## TASK PROMPT:
The lines to repeat are those below from the one containing "1: (67, 26)" down to the one containing "20: (72, 17)", both included; reproduce them exactly and nothing else.

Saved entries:
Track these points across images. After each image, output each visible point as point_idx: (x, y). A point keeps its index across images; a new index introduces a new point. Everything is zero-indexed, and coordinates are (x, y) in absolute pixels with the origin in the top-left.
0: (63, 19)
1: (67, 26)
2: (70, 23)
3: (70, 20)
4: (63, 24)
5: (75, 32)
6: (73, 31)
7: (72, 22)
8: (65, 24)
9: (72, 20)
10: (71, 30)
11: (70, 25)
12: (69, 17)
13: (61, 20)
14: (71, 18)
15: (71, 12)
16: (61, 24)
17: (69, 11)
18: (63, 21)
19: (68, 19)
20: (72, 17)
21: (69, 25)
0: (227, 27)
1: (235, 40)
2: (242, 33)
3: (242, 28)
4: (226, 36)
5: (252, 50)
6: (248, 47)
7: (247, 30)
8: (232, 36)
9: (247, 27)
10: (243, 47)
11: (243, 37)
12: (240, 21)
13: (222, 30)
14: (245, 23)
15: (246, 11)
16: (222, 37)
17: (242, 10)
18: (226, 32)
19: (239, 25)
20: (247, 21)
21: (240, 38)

## RESPONSE BOX:
1: (67, 26)
2: (70, 23)
3: (70, 20)
4: (63, 24)
5: (75, 32)
6: (73, 31)
7: (72, 22)
8: (65, 24)
9: (72, 20)
10: (71, 30)
11: (70, 25)
12: (69, 17)
13: (61, 20)
14: (71, 18)
15: (71, 12)
16: (61, 24)
17: (69, 11)
18: (63, 21)
19: (68, 19)
20: (72, 17)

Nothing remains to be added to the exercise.